Prof. Dr. Tilmann Rabl

Data Management in ML Systems


Prof. Dr. Tilmann Rabl, Hannah MarienwaldIlin Tolovski, Nils Straßenburg


Distributing the machine learning pipeline has enabled researchers to create increasingly complex model architectures that can be trained using enormous data sets. However, with the increase of the model architecture complexity, the training time and the model size follow this upward trend as well. The results are usually giant models that take a long time to train, are inefficient to update, and are difficult to store and retrieve. A great deal of the distributed training pipeline goes to parameter transfers and synchronization between devices in order to coherently advance the training. When it comes to model storage, current research shows the parameters account for a great majority of a model's storage footprint (ca. 99%). In this course, we want to address several aspects of the model management life-cycle, i.e., efficient communication patterns when training, storage, and retrieval. We will develop methods that will allow us to execute efficient parameter transfers during the training process. This should minimize the network traffic and help reduce the training time. Moreover, efficiently storing model parameters will help reduce the model's storage footprint and the computational cost of model querying. Therefore, employing data management techniques would allow us to make distributed ML systems more efficient with regard to training time and storage.
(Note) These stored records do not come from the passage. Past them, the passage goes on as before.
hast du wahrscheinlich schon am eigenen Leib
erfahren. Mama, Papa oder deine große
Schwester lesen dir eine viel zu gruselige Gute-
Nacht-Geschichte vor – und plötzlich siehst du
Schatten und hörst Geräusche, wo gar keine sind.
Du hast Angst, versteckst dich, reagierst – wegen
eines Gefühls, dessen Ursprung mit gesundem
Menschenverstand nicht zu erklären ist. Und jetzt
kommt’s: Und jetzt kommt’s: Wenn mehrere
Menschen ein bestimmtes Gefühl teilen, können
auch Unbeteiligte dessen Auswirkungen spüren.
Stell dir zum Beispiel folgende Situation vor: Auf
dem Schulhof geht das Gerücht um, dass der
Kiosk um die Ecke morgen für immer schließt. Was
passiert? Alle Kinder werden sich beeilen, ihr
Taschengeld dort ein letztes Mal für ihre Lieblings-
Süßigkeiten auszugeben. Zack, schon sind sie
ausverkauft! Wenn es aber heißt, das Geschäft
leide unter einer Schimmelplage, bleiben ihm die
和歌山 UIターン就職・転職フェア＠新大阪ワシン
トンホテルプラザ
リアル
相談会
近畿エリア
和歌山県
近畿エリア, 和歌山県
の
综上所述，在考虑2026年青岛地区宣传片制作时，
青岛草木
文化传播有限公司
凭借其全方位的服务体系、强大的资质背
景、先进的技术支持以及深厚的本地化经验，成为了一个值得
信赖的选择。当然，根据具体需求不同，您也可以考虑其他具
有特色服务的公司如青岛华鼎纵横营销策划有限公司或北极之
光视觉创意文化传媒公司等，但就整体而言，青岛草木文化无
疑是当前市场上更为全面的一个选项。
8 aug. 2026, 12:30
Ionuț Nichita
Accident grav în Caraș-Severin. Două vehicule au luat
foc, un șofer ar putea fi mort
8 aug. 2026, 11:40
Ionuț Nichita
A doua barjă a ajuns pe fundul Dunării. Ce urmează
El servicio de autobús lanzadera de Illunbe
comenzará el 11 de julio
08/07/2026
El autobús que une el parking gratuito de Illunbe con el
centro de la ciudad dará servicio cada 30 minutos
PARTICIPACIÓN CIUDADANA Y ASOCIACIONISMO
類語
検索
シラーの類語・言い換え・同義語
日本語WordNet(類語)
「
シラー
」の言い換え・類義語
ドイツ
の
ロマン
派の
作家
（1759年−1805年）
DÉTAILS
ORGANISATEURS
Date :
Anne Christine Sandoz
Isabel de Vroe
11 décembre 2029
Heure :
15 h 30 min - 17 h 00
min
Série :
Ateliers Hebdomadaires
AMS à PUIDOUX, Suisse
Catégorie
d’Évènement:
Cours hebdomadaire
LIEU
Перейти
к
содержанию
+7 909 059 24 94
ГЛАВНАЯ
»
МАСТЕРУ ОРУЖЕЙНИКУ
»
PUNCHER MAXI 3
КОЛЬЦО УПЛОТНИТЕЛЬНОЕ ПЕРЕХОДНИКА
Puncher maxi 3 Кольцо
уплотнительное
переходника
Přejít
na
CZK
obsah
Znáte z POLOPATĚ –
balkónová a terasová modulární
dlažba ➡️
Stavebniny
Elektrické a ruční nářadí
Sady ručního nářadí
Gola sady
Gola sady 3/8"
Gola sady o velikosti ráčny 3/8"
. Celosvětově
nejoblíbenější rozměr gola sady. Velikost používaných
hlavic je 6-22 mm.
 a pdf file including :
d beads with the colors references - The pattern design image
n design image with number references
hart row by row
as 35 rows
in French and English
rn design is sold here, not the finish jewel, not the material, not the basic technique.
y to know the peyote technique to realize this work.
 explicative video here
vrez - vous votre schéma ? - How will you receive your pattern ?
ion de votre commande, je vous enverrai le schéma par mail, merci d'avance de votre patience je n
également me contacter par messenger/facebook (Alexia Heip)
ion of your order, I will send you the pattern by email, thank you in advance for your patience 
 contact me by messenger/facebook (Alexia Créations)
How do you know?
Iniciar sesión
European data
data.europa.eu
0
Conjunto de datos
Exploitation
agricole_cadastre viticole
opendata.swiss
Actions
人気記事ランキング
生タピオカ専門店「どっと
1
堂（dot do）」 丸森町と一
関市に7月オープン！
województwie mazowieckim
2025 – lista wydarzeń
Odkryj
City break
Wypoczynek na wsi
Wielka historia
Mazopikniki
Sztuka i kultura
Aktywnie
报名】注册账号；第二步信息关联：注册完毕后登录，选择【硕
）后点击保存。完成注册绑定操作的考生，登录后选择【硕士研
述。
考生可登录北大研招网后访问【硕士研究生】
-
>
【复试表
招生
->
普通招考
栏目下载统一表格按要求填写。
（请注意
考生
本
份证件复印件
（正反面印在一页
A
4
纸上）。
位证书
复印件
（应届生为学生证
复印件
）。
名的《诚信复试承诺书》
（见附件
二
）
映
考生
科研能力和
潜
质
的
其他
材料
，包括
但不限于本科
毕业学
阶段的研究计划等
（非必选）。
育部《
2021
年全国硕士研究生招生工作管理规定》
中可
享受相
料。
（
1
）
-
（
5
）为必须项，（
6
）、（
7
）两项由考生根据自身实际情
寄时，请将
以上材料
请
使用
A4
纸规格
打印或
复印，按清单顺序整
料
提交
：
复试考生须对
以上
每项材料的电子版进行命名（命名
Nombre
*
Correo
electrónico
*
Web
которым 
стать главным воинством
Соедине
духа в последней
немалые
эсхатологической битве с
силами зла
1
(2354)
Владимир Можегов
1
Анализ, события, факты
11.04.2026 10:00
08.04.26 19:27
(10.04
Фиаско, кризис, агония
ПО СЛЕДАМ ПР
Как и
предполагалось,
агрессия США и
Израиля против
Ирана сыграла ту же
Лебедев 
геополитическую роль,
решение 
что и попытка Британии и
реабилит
This seminar will be structured around working on project topics in the field of Data Management in Machine Learning Systems. The students can work in groups of 2 to develop a project idea, implement, and evaluate it. At the end of the course, the students should present their findings and hand in a written report on their topic. We offer the possibility to publish the project results at a topic-related conference.

Paper presentations

In this course, the students will have the opportunity to prepare discussion sessions on the state-of-the-art research in machine learning systems. This includes studying a research paper in detail, presenting it in front of the group, introducing valuable insights, and leading the following discussion. To be adequately prepared for this, we will beforehand discuss the best practices for reading, writing and presenting scientific papers. Ideally, the papers that will be presented in our sessions would cover the related work of the chosen project topics. Every week, each student will need to summarize one of the presented papers in a one-pager.


  • Project + report - 60%
  • Final presentation - 20%
  • Paper presentations - 20%


  • The course will be conducted on-site at HPI. The lectures will take place on Thursdays, 13:30 - 15:00 in room F - E.06.
  • There is an option to follow the seminar online. The zoom link will be shared in Moodle. 
  • Course management via Moodle. There we will make any announcements and share course materials.
  • HPI Moodle Course
  • The course is limited to 12 students.
  • If you have any questions, please contact me at ilin.tolovski (at) hpi.de


  • Week 1: Introduction to the seminar: Data Management in ML Systems
    • Course Logistics
    • Introduction to Deep Learning
    • Model Training in Distributed Environments
    • Model Management
    • Discussion of open research questions
    • Present project topics
  • Week 2: How to read a scientific paper
  • Week 3: Paper presentations
  • Week 4: Paper presentations
  • Week 5: Paper presentations
  • Week 6: Proposal presentations 
  • Week 7: Paper presentations
  • Week 8: Paper presentations
  • Christmas Break: 20.12.2021 - 02.01.2022
  • Week 9: Paper presentations
  • Week 10: Project consultation
  • Week 11: Intermediate Presentation
  • Week 12: How to write a scientific paper
  • Week 13: Project consultation
  • Weeks 14+15: Final Presentations (15 min presentations)
  • Deadline for reports: 28.02.2022